È soprattutto mentre i cantieri sono in corso che il principio di economia circolare trova una delle sue applicazioni più concrete. Ogni fase di scavo è accompagnata da valutazioni concrete da parte dei tecnici e degli operatori, che verificano cosa può essere riutilizzato subito e cosa invece deve seguire un percorso diverso. Il materiale adatto rimane in cantiere ed è impiegato per completare le lavorazioni, evitando trasporti inutili e riducendo l’impatto sull’area circostante. Quando questo non è possibile, la si sceglie di avviare il materiale a recupero, garantendo una gestione responsabile e controllata. Anche nella scelta dei materiali da portare dall’esterno, le decisioni sono orientate alla sostenibilità: per riempimenti e strutture di supporto sono utilizzati materiali riciclati certificati, frutto di un’attenta selezione.
La gestione dei materiali di scavo, dei rifiuti prodotti e l’utilizzo di materiali riciclati vengono quindi seguiti passo dopo passo, verificando che le scelte operative favoriscano il recupero e il riutilizzo rispetto allo smaltimento. Le verifiche in itinere consentono di monitorare i flussi dei materiali, di confermare le modalità di gestione previste e di intervenire tempestivamente per mantenere il cantiere coerente con gli obiettivi DNSH.
5. Prevenzione e riduzione dell’inquinamento.
Durante le attività di cantiere si pone attenzione alla prevenzione delle diverse forme di inquinamento che possono verificarsi in un contesto urbano, come emissioni in atmosfera, rumore, dispersioni nel suolo o nelle acque.

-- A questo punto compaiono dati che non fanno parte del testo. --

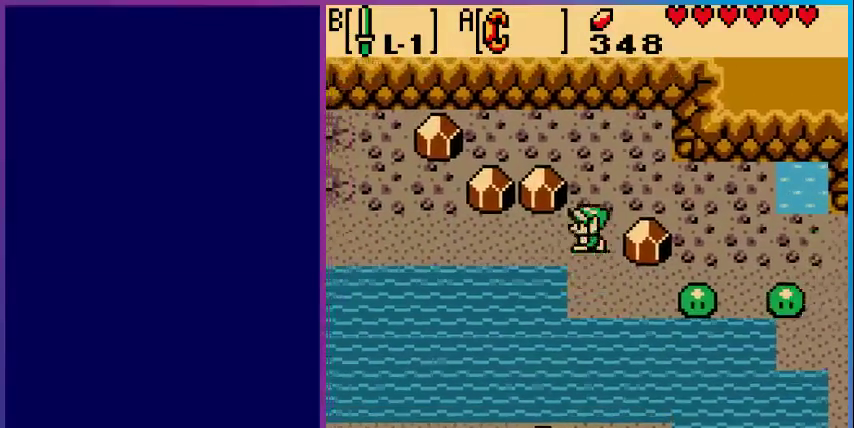
{"buttons": ["DPAD_LEFT"], "events": []}
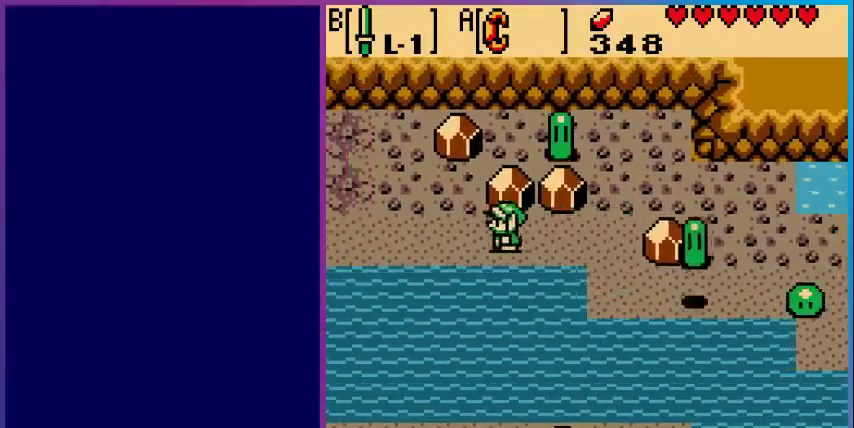
{"buttons": ["DPAD_LEFT"], "events": []}
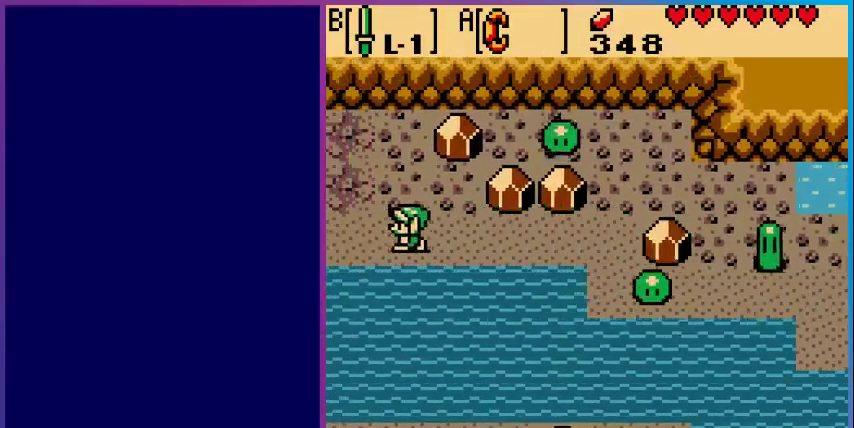
{"buttons": ["DPAD_LEFT"], "events": []}
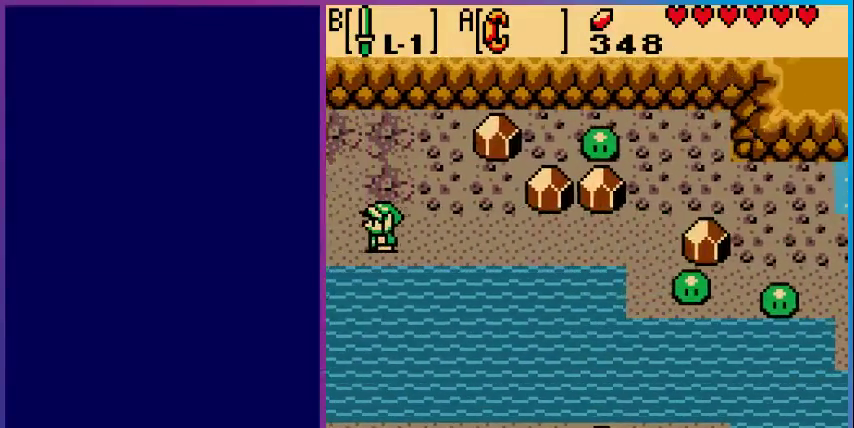
{"buttons": ["DPAD_LEFT"], "events": [[133, "DPAD_LEFT", "up"], [500, "DPAD_LEFT", "down"]]}
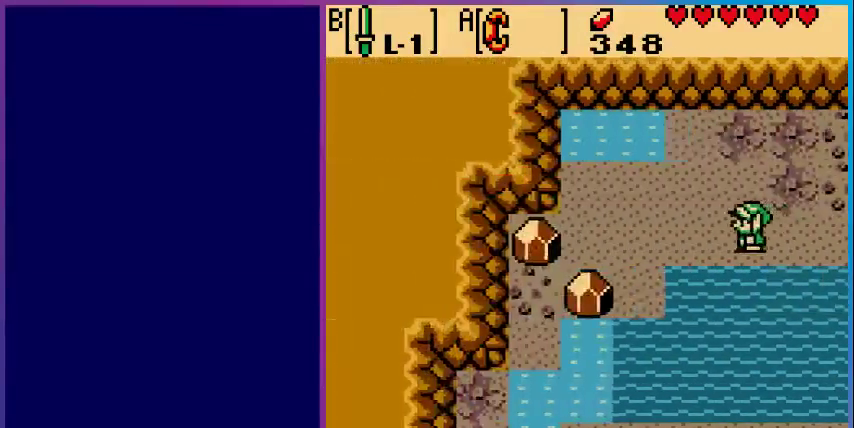
{"buttons": ["DPAD_LEFT"], "events": []}
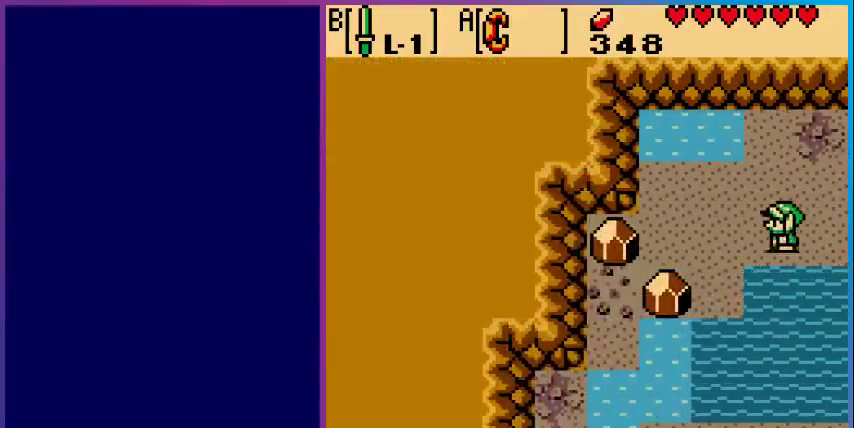
{"buttons": ["DPAD_LEFT"], "events": []}
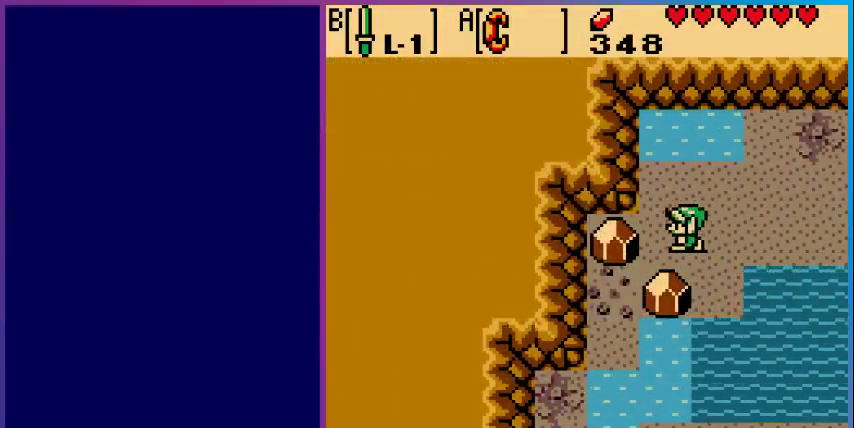
{"buttons": ["A", "DPAD_UP"], "events": [[67, "DPAD_DOWN", "down"], [167, "A", "down"], [200, "DPAD_LEFT", "up"], [233, "DPAD_DOWN", "up"], [300, "DPAD_UP", "down"]]}
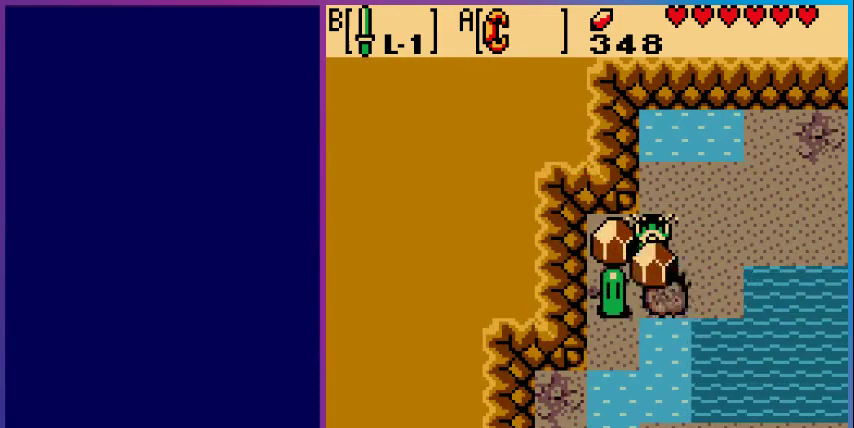
{"buttons": [], "events": [[33, "DPAD_UP", "up"], [300, "DPAD_UP", "down"], [433, "DPAD_UP", "up"], [500, "A", "up"]]}
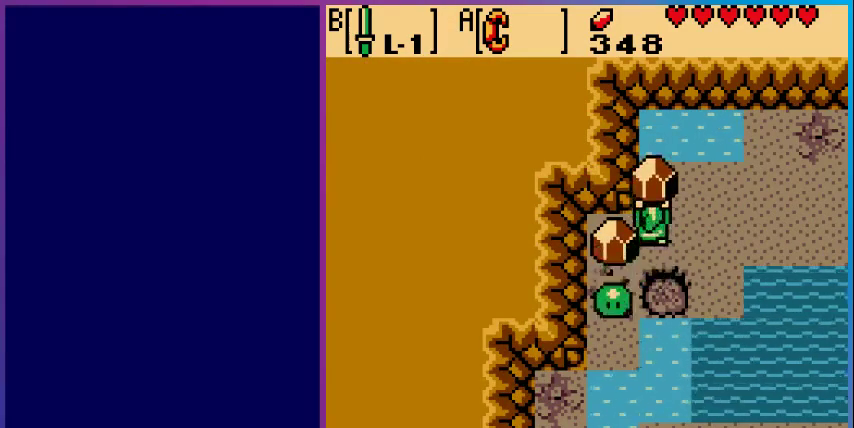
{"buttons": ["DPAD_DOWN"], "events": [[67, "DPAD_DOWN", "down"], [133, "A", "down"], [300, "A", "up"]]}
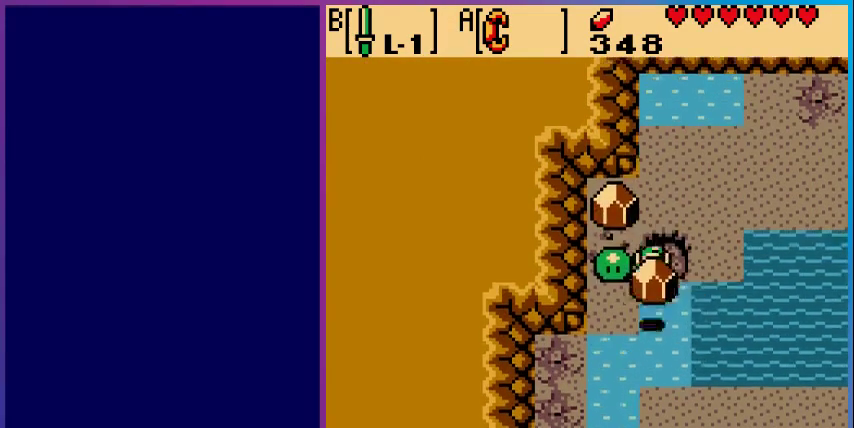
{"buttons": ["DPAD_DOWN"], "events": []}
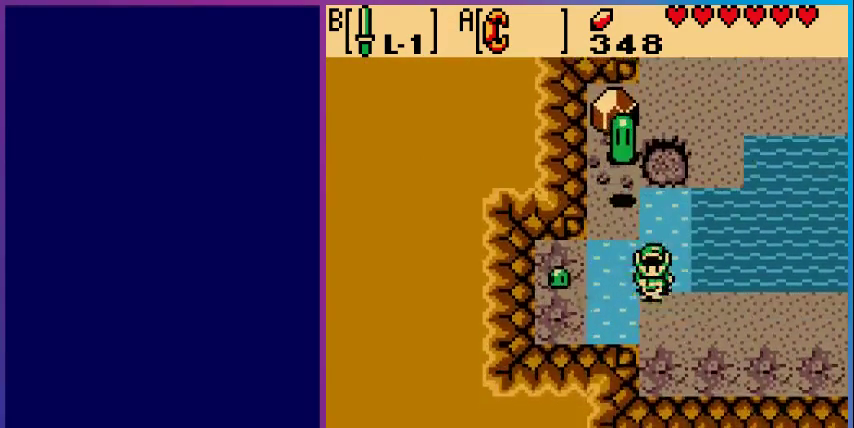
{"buttons": ["DPAD_RIGHT"], "events": [[167, "DPAD_RIGHT", "down"], [233, "DPAD_DOWN", "up"]]}
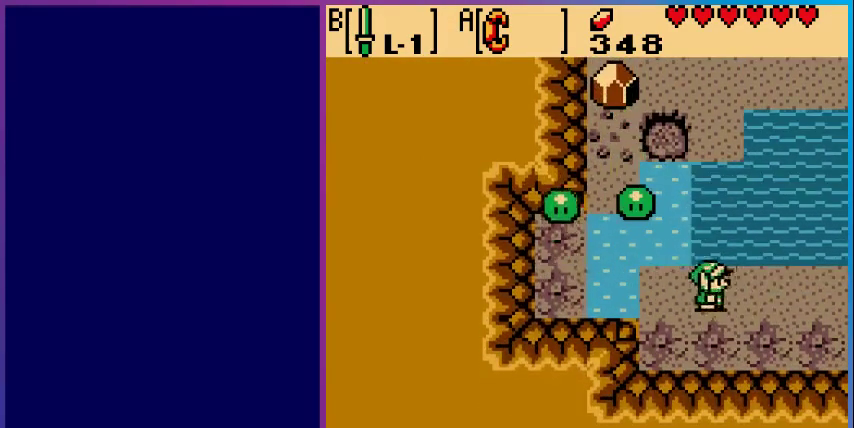
{"buttons": ["DPAD_RIGHT"], "events": []}
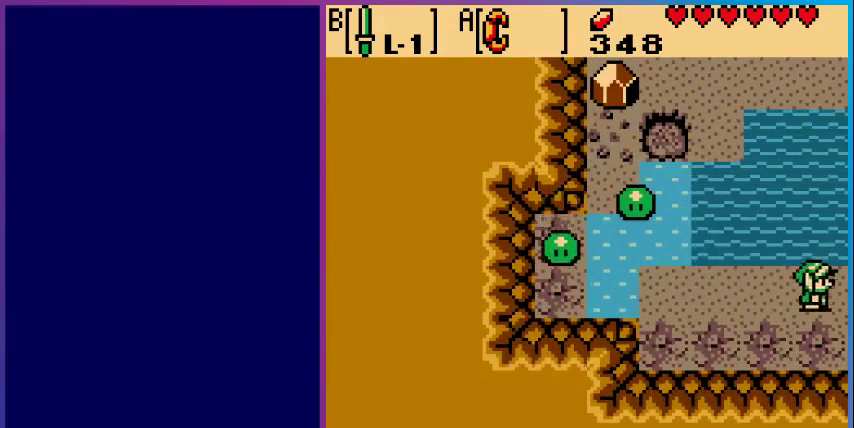
{"buttons": [], "events": [[433, "DPAD_RIGHT", "up"]]}
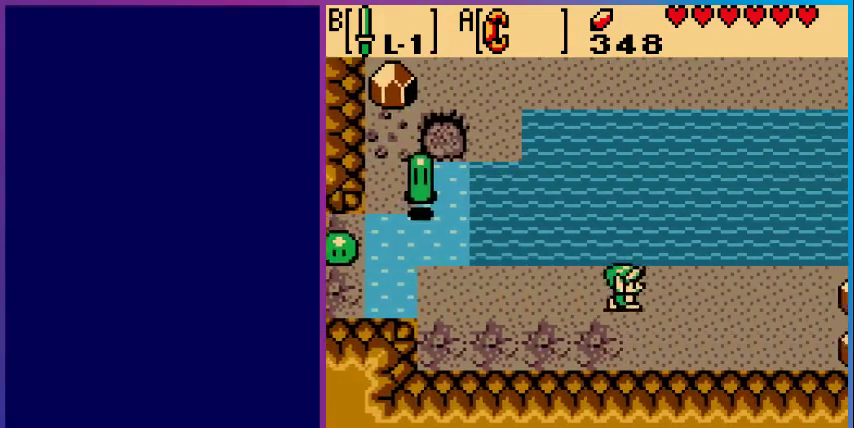
{"buttons": ["DPAD_RIGHT"], "events": [[367, "DPAD_RIGHT", "down"]]}
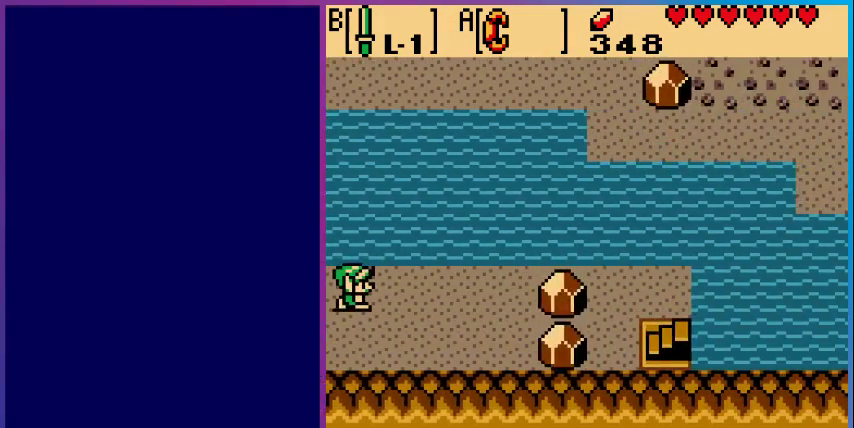
{"buttons": ["DPAD_RIGHT"], "events": []}
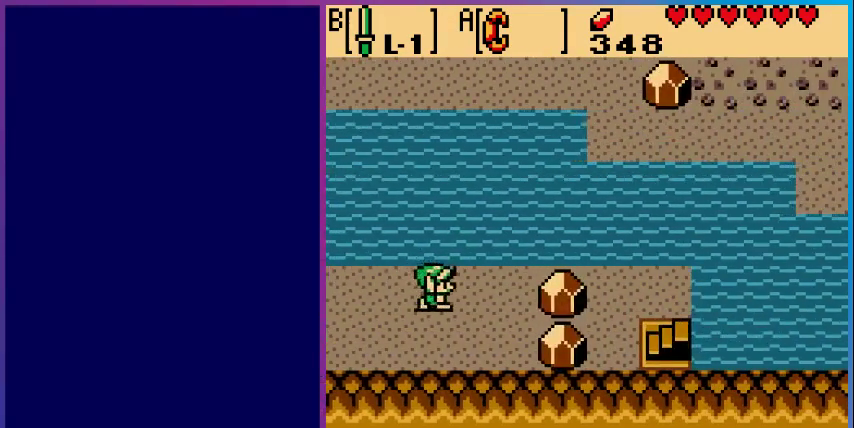
{"buttons": ["A", "DPAD_LEFT"], "events": [[433, "A", "down"], [500, "DPAD_LEFT", "down"], [500, "DPAD_RIGHT", "up"]]}
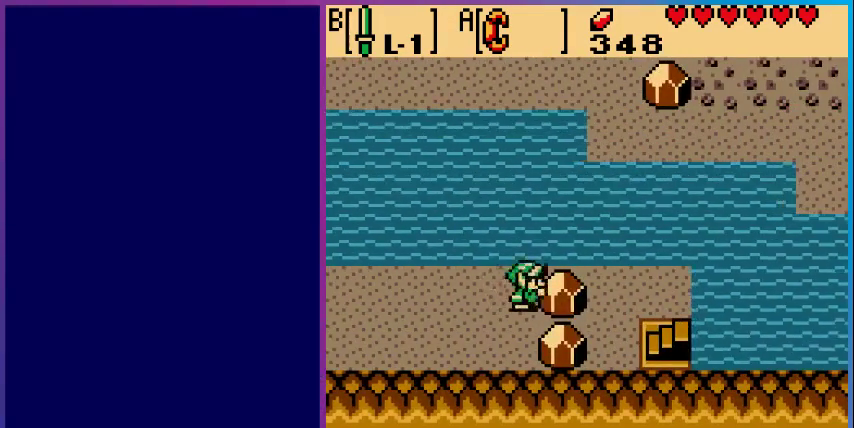
{"buttons": ["A"], "events": [[333, "DPAD_LEFT", "up"], [367, "A", "up"], [467, "A", "down"]]}
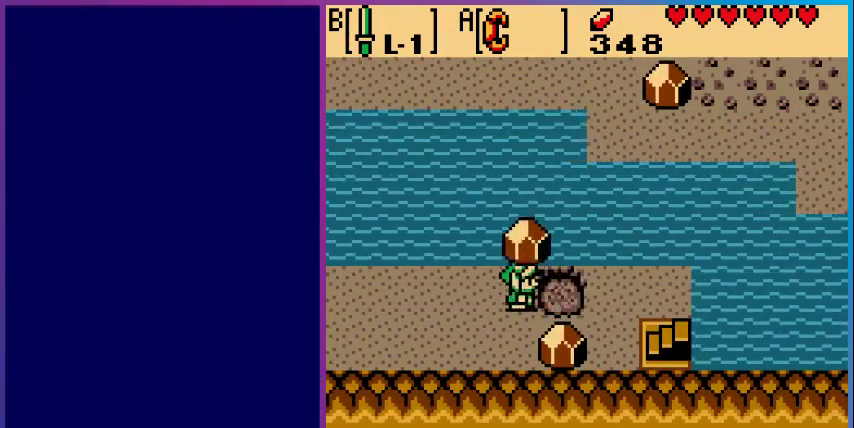
{"buttons": ["DPAD_RIGHT"], "events": [[33, "DPAD_RIGHT", "down"], [133, "A", "up"]]}
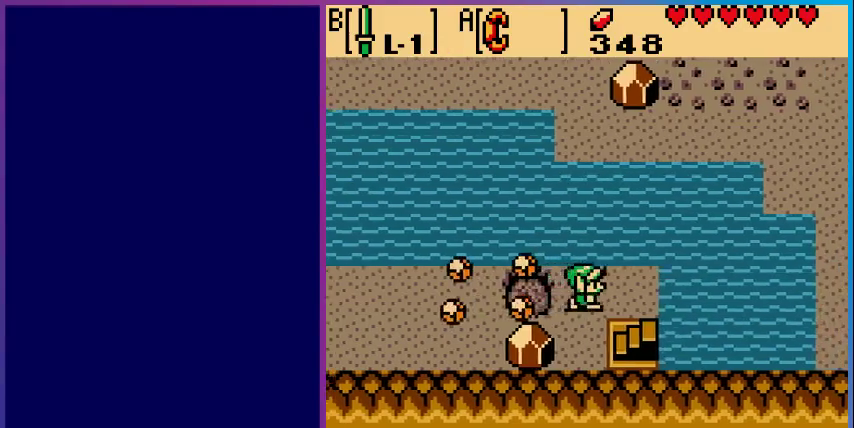
{"buttons": [], "events": [[67, "DPAD_DOWN", "down"], [200, "DPAD_RIGHT", "up"], [467, "DPAD_DOWN", "up"]]}
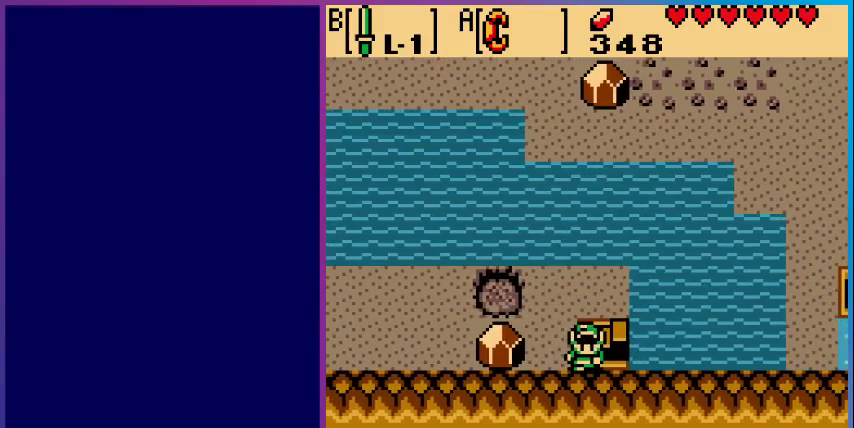
{"buttons": [], "events": [[233, "DPAD_RIGHT", "down"], [500, "DPAD_RIGHT", "up"]]}
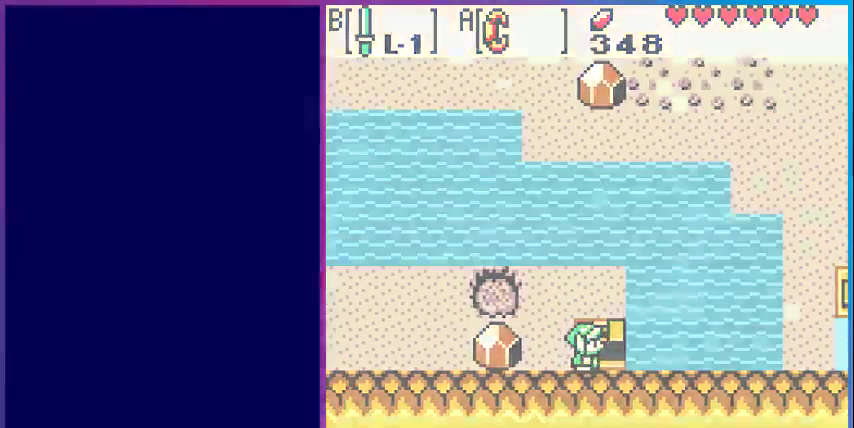
{"buttons": [], "events": []}
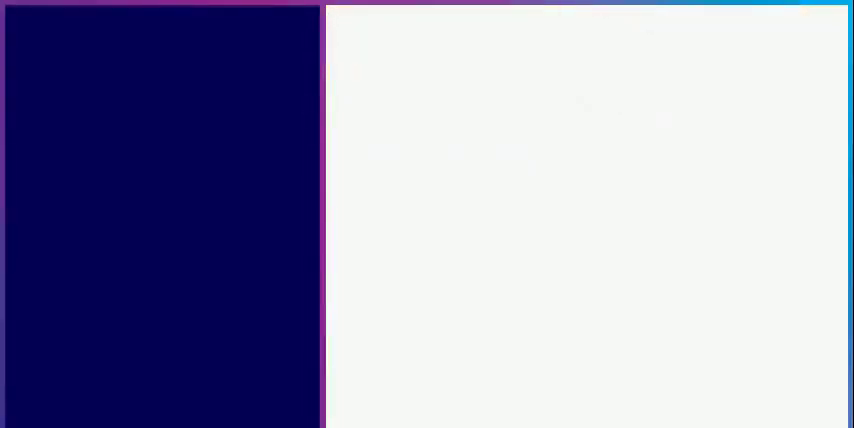
{"buttons": [], "events": []}
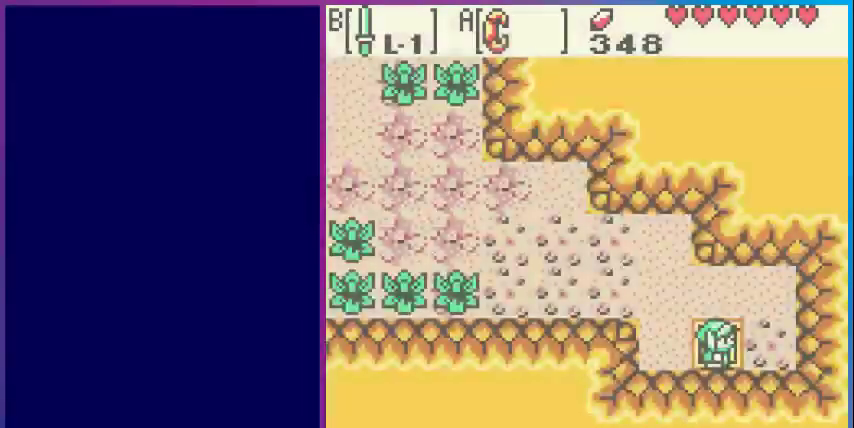
{"buttons": ["DPAD_UP", "DPAD_LEFT"], "events": [[267, "DPAD_LEFT", "down"], [267, "DPAD_UP", "down"]]}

La scelta dei materiali e dei prodotti impiegati avviene verificando la loro conformità alle normative ambientali, con l’esclusione di sostanze vietate e la disponibilità delle relative schede tecniche e di sicurezza. Le lavorazioni sono gestite secondo procedure che riducono il rischio di impatti ambientali accidentali. Per limitare le emissioni e le polveri sono utilizzati mezzi d’opera moderni e a basso impatto emissivo, accompagnati da buone pratiche operative. Le attività potenzialmente rumorose sono concentrate in orario diurno, evitando la necessità di deroghe ai limiti acustici. Nel complesso, l’organizzazione del cantiere secondo l’approccio DNSH consente di svolgere le lavorazioni in modo controllato e responsabile, senza determinare incrementi significativi dell’inquinamento e mantenendo la compatibilità con l’ambiente e il contesto circostante.
6. Tutela della biodiversità e degli ecosistemi.
Anche in ambito urbano, il DNSH richiede di mantenere alta l’attenzione sugli ecosistemi e sugli elementi naturali presenti. Durante i lavori viene verificato che le attività di cantiere restino confinate agli ambiti previsti e che non si generino impatti diretti o indiretti su aree sensibili o su elementi di valore ambientale nelle zone limitrofe. La tutela della biodiversità, in questa fase, si traduce in un controllo continuo delle interferenze e nel rispetto delle condizioni ambientali e della biodiversità del contesto.